The seasonal plot appears to show slightly higher brick production during quarters 2 and 3, with relatively lower production during quarter 1 in particularly. There is clear growth in production over time, to a point, which reflects the prior time series plot.

ggsubseriesplot()

The seasonal subseries plot reveals similar production patterns--upward trend to plateau with greater variation--across quarters, though at different levels. Here again, quarters 2 and 3 have the highest average production, and quarter 1 has the lowest.

gglagplot()

Regardless of value of k and quarter, the faceted lag plots show positive relationships with greater variation (somewhat weaker correlations) as lagged values increase.

ggAcf()

The autocorrelation plot shows seasonality given the relative peaks where lags are multiples of four, as well as the overall trend in production given the large positive autocorrelations decrease as the number of lags increases.


sunspotarea

#?sunspotarea # annual average sunspot area (1875 - 2015)
autoplot(sunspotarea)

gglagplot(sunspotarea, do.lines = FALSE)

ggAcf(sunspotarea)

autoplot()

The annual averages show roughly decade-long, relatively fixed patterns (fixed cycles? multi-year seasons?) from trough to peak (and vice versa). The peaks trend upward from 1875 to around 1960.

ggseasonplot()

The function returns an error given the data are annual and not seasonal.

ggsubseriesplot()

The function returns an error given the data are annual and not seasonal.

gglagplot()

The faceted lag plots do not depict particularly strong relationships. The plot for k = 1 is somewhat more positive, while the plots for k = 4, 5, and 6 are more negative.

ggAcf()

The autocorrelation plot reflects the patterns apparent in the time series plot.
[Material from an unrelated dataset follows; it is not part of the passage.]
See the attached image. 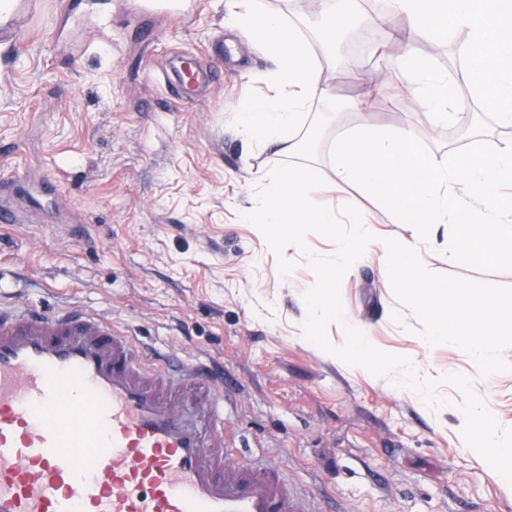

There are relatively strong peaks at k = 1, 10/11, and 21, and relatively strong troughs at k = 5 and 16.


gasoline

#?gasoline # US finished motor gasoline product supplied (02.02.1991 - 01.20.2017)
autoplot(gasoline)

ggseasonplot(gasoline)

gglagplot(gasoline, do.lines = FALSE)

ggAcf(gasoline)

autoplot()

US gasoline production trends upward from 1991 before leveling off in 2007 and decreasing slightly through around 2014. Seasonality is somewhat apparent in the plot, though it is difficult to discern that the data are in fact seasonal by week. There could be cyclicity given the slight years-long decrease then increase from 2007 through 2017.

ggseasonplot()

Given the number of years in the time series, the season plot is cluttered and tough to interpret. Generally, there appears to be slightly greater relative supply during the middle of the year.

ggsubseriesplot()

The function returns an error. Regardless, given previous subseries plots, I am unsure how a weekly subseries plot could be visualized clearly.

gglagplot()

The faceted lag plots reveal relatively strong positive autocorrelations regardless of value of k or, perhaps, week of the year. There is not clear evidence of negative autocorrelation.

ggAcf()

The autocorrelation plot suggests the time series features both a trend--large positive autocorrelations decrease in size as k increases--and seasonality (relative peaks on the year).